| What the task requires |
Your response should contain exactly the lines running from the one with "vfov_deg: 41.6" to the end of the data below, both included, and no pictures.

[Input material — start]

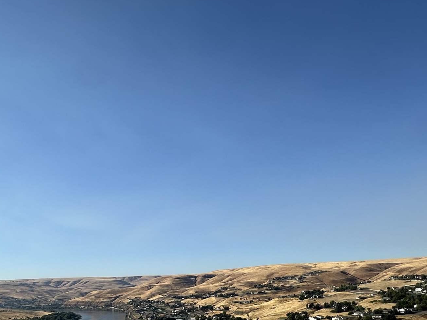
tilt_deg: +6.7
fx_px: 407
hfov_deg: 55.2
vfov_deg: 41.6
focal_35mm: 33
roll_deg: +1.9
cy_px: 242
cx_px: 186
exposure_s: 1/2747
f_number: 2.2
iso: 50
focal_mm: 2.22
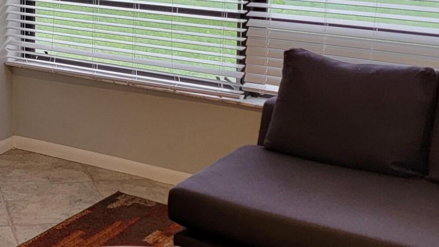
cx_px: -16
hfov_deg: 25.6
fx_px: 908
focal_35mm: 78
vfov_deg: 15.3
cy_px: 29
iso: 160
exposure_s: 1/120
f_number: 1.8
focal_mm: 6.7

[Input material — finish]

| Answer space |
vfov_deg: 41.6
focal_35mm: 33
roll_deg: +1.9
cy_px: 242
cx_px: 186
exposure_s: 1/2747
f_number: 2.2
iso: 50
focal_mm: 2.22
cx_px: -16
hfov_deg: 25.6
fx_px: 908
focal_35mm: 78
vfov_deg: 15.3
cy_px: 29
iso: 160
exposure_s: 1/120
f_number: 1.8
focal_mm: 6.7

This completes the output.